Another problem was with displaying paged-image collections. The system would only ever show the root level section and the top level sections and no sections lower than that. I tracked this down to the top levels sections being marked as “leaf” nodes instead of “internal” nodes. Whether this is a bug or whether this has been done deliberately I will try and figure out next week.

Also next week I will do some work on enabling a basic form of spatial searching (searching by locations) in any collections that contain documents with latitude and longitude information.

Anu’s blog entry for the week ending 11 Nov 2011

ak19. Friday, November 11th, 2011

As several people had encountered issues in the recent 2.85 release, a lot of this week was spent looking at them so that we can get 2.86 out as soon as possible.

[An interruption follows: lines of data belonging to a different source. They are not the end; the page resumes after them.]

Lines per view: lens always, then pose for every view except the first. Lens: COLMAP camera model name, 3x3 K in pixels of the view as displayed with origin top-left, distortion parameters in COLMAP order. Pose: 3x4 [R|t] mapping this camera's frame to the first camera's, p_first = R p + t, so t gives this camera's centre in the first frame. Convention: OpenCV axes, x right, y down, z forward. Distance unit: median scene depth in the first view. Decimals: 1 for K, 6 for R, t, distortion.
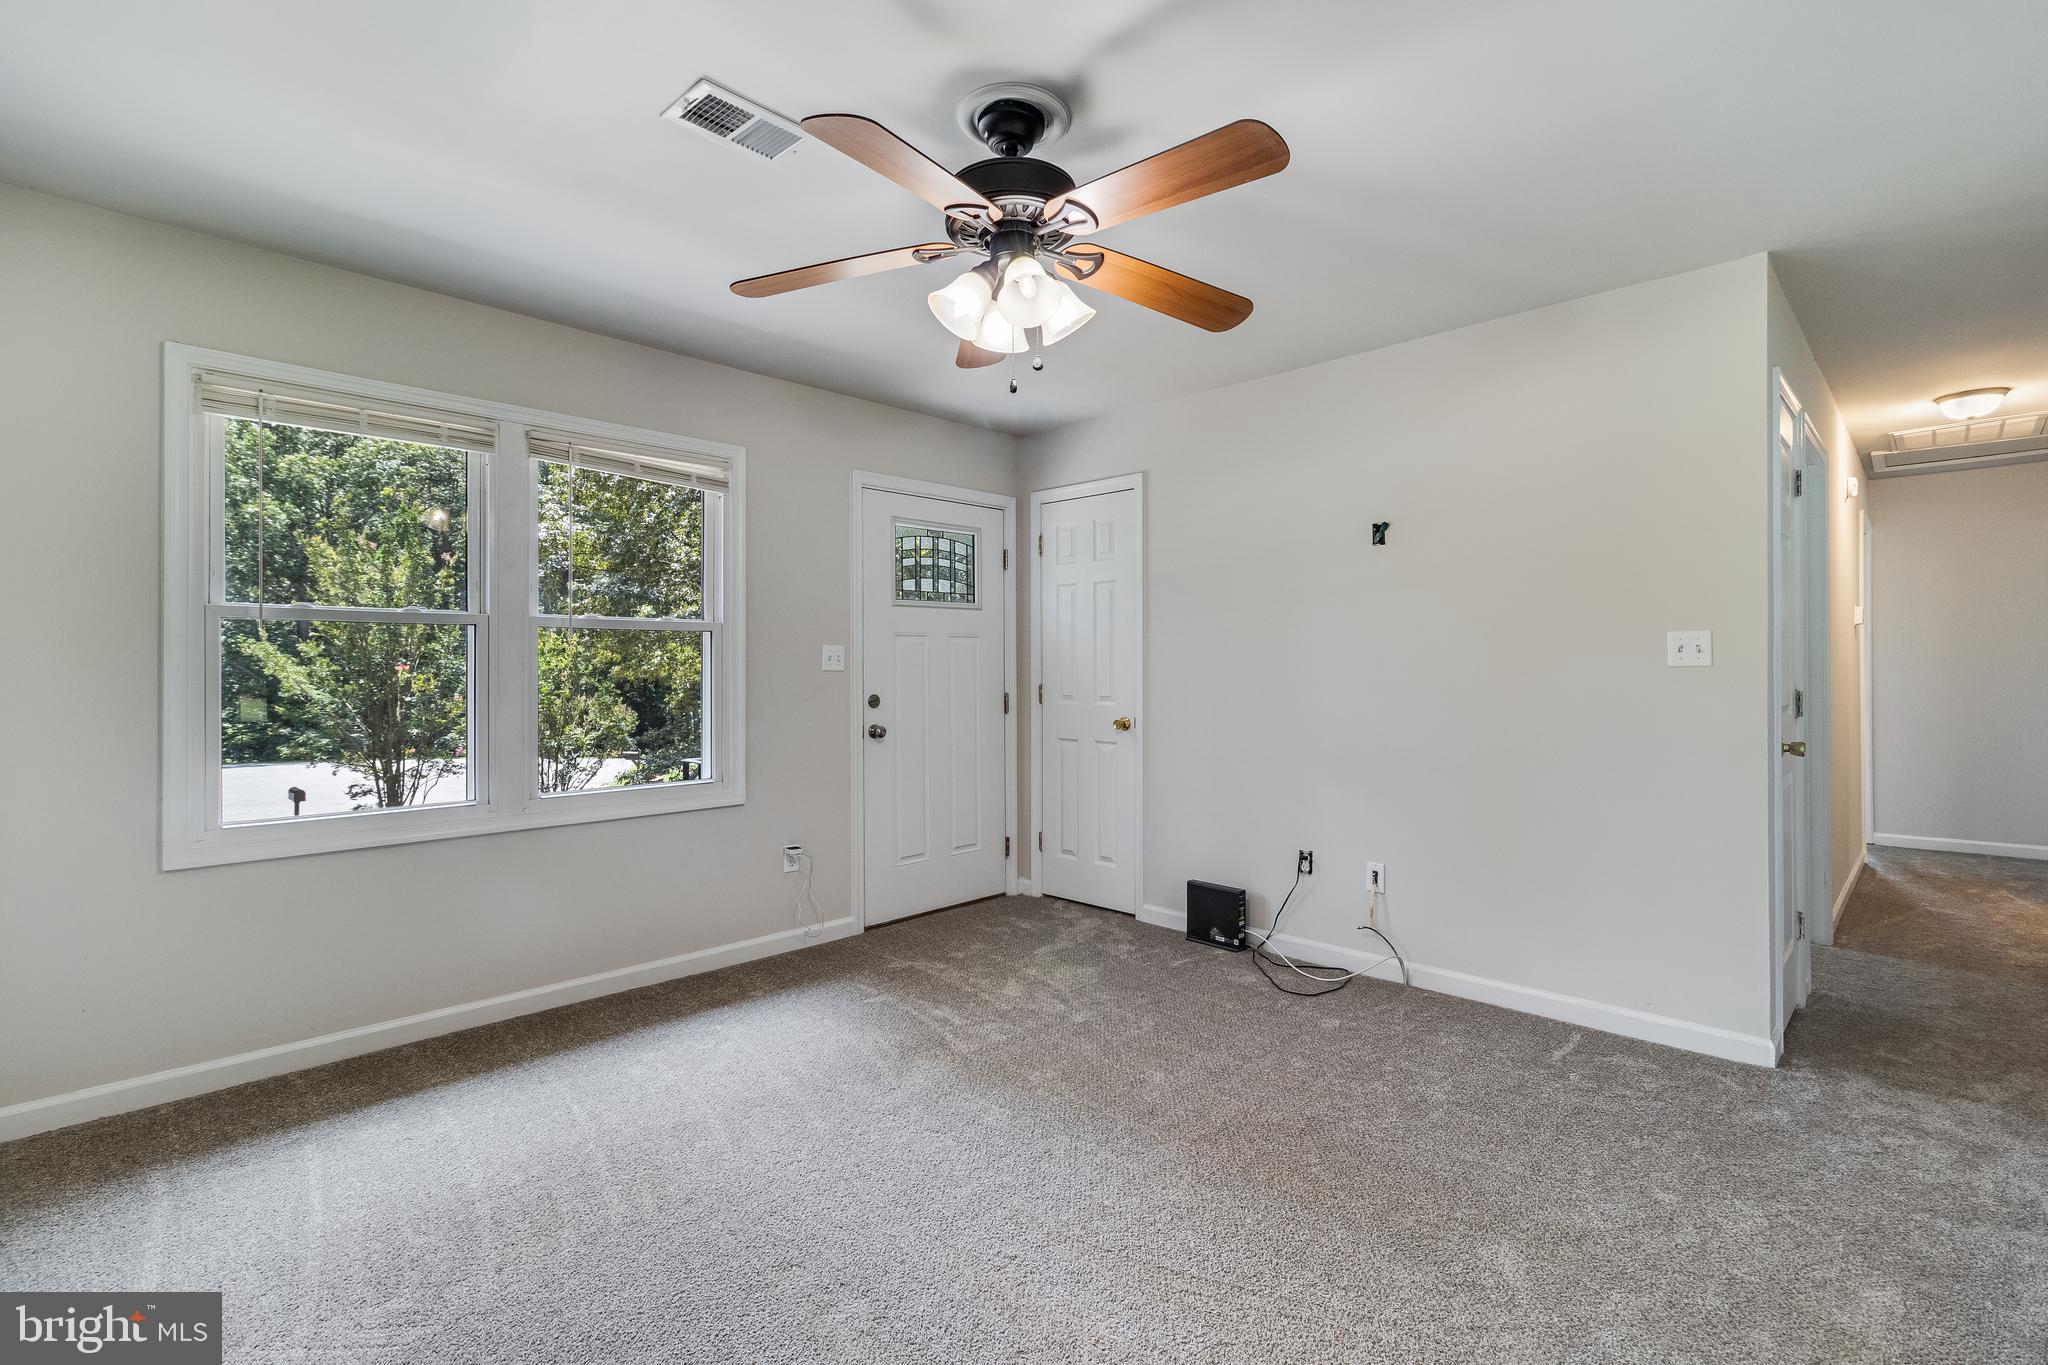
lens RADIAL K [[940.3, 0, 1023.8], [0, 940.3, 667.0], [0, 0, 1]] dist [-0.001202, -0.000073]
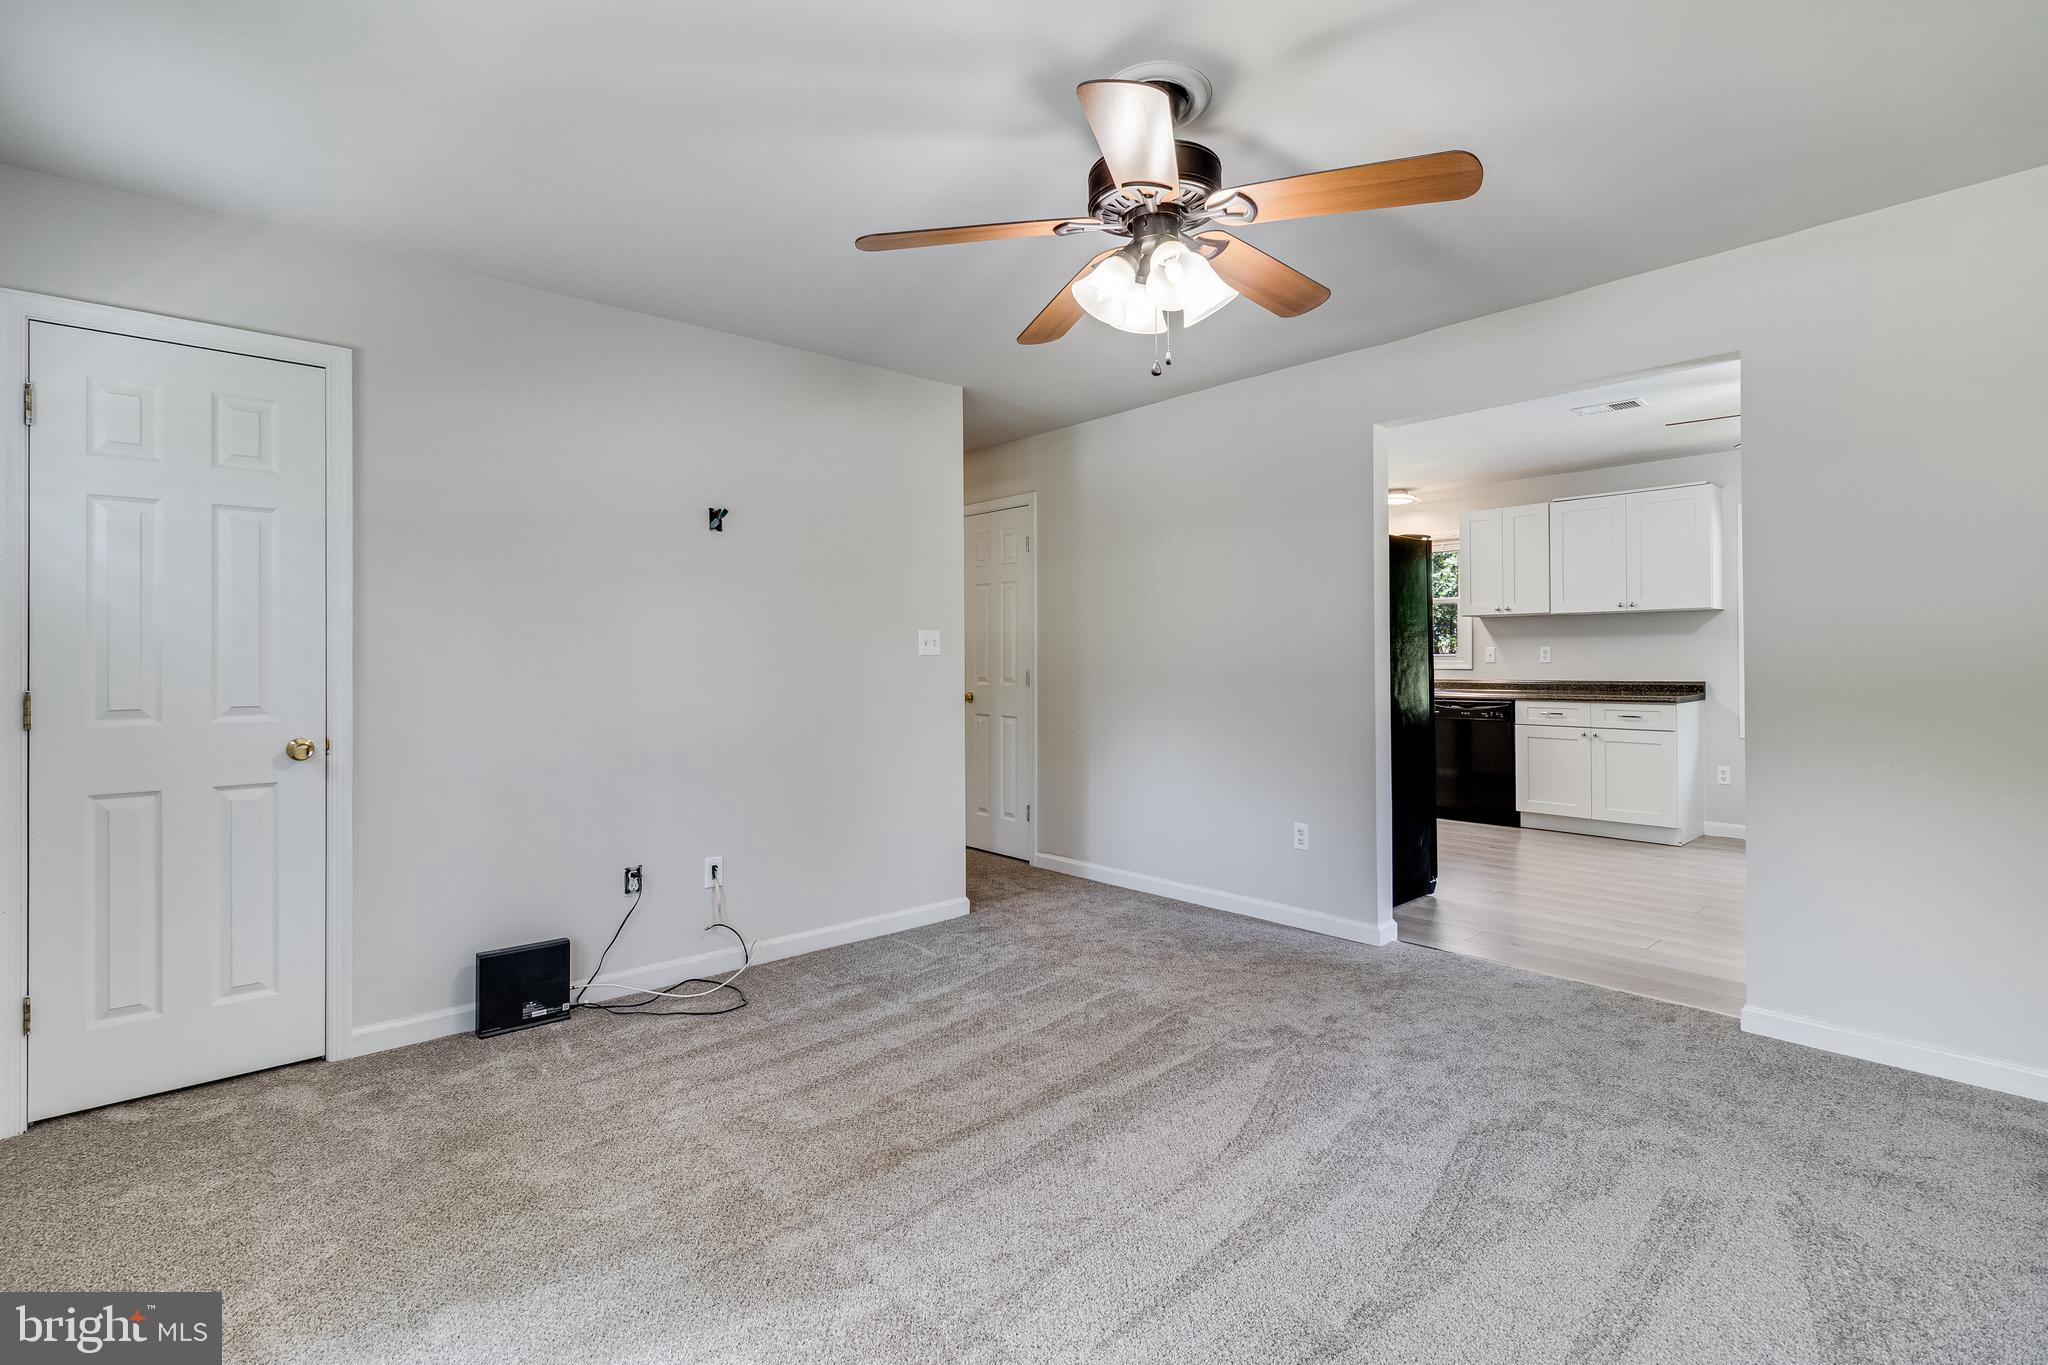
lens RADIAL K [[964.6, 0, 1025.2], [0, 964.6, 652.0], [0, 0, 1]] dist [0.001299, 0.000017]
pose [[0.055330, 0.009306, 0.998425, -0.532890], [0.003661, 0.999948, -0.009523, 0.006097], [-0.998461, 0.004182, 0.055294, 0.546005]]
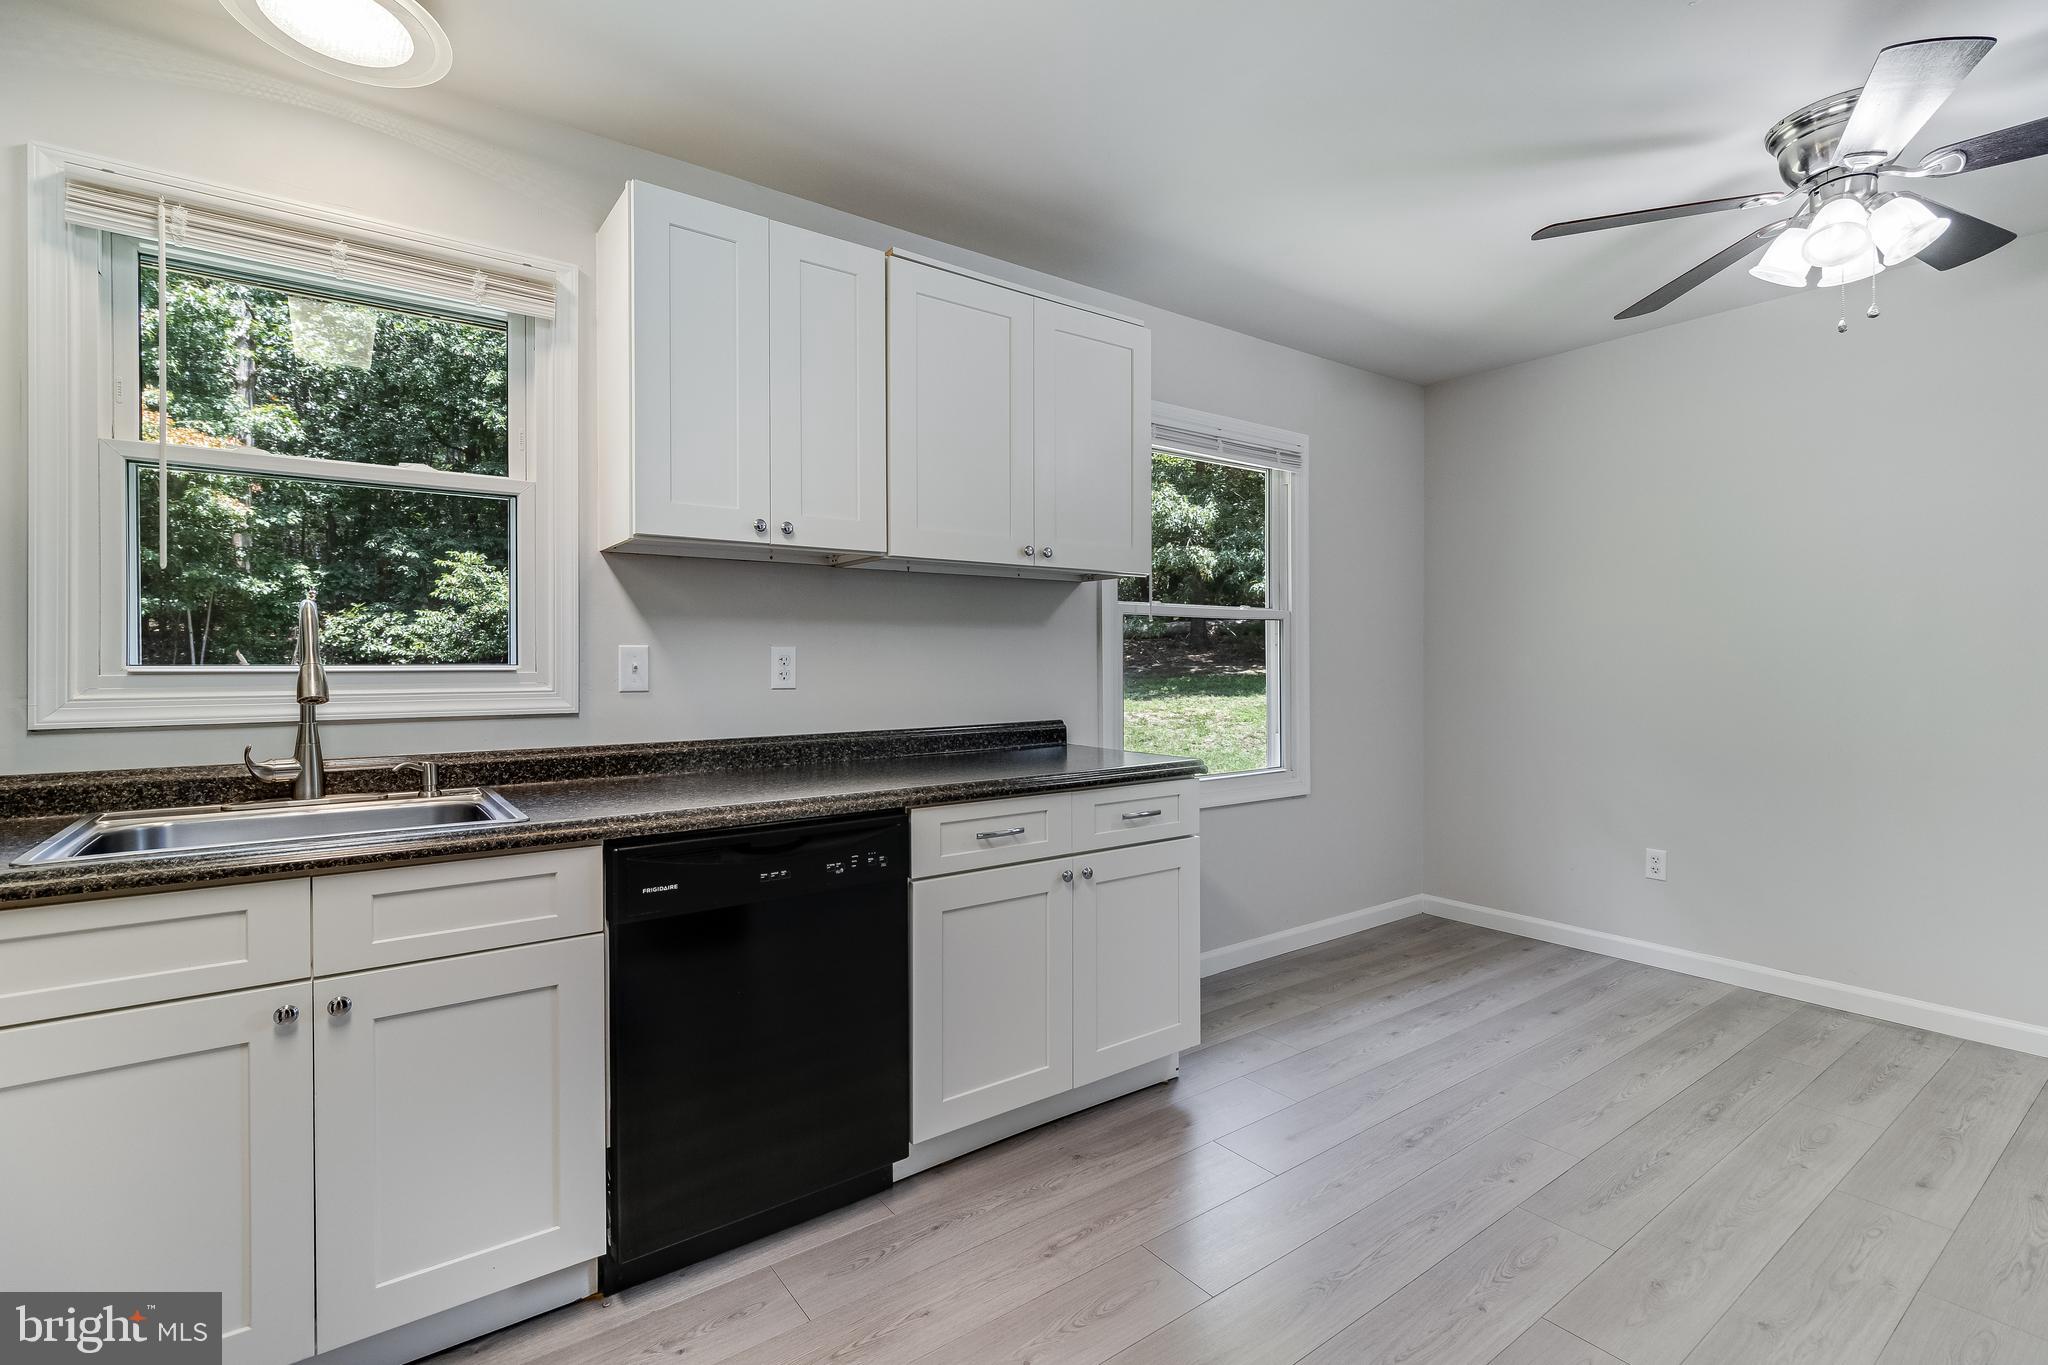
lens RADIAL K [[940.3, 0, 1023.8], [0, 940.3, 667.0], [0, 0, 1]] dist [-0.001202, -0.000073]
pose [[-0.988196, 0.006113, 0.153076, 0.922888], [0.006432, 0.999978, 0.001588, -0.001942], [-0.153063, 0.002553, -0.988213, 0.322901]]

The bugs and oversights are not fatal and work-arounds are possible:

1) If you don’t have the PDF-box extension for Greenstone installed already, GLI will suggest where it can be obtained from. However, the URL it provides points to an olderversion of the PDF-box extension, which happens to be one that’s not functional. If you want the version of PDF-Box that works with 2.85, get it from

http://trac.greenstone.org/browser/main/tags/2.85/gs2-extensions/pdf-box/trunk/pdf-box-java.tar.gz

or http://trac.greenstone.org/browser/main/tags/2.85/gs2-extensions/pdf-box/trunk/pdf-box-java.zip

2)  The Greenstone demo collection in 2.85 contains HTML files that can’t get converted into XML properly enough to work well with the flash file generated by the Realistic Book feature. So if you’re thinking of testing out the realistic book option of the HTMLPlugin against the HTML files included in the Greenstone demo collection, rather than against your own HTML files, get the improved demo collection from SVN at http://svn.greenstone.org/main/trunk/greenstone2/collect/demo

3) On Vista, if your Greenstone is installed in a path containing brackets, such as “Program Files (x86)” as can happen on Windows 7 machines, then launching Greenstone is likely to fail. On Windows, spaces in Greenstone’s installation path are okay, but brackets aren’t handled well-enough yet. This will be fixed in a future release of Greenstone 2.

4) The fourth bug is more serious in that there is no work-around. It was found by a member on the mailing list when he was using the Datelist Classifier and discovered that references to [ex.srclink] or [srclink] in his Format statements did not get resolved to the URL of the source file. (However, the default browsing classifiers had no problem with such Format statements and would display the correct URL.) This has now been fixed by Dr Bainbridge and will be present in the next release of Greenstone.

5) Another discovery made is that Ubuntu now seems to have a problem with the open-office extension. This was not  the case some two months back when, after a bugfix, the extension was tested on the Ubuntu both here and by another dedicated member of the Greenstone family on his own Ubuntu. However, the new problem has been confirmed to now exist, including when run from the commandline, and even older versions of the Greenstone extension are performing similarly despite having worked at one point. Perhaps this has something to do with updates on the Ubuntu, but we’ll be investigating it further.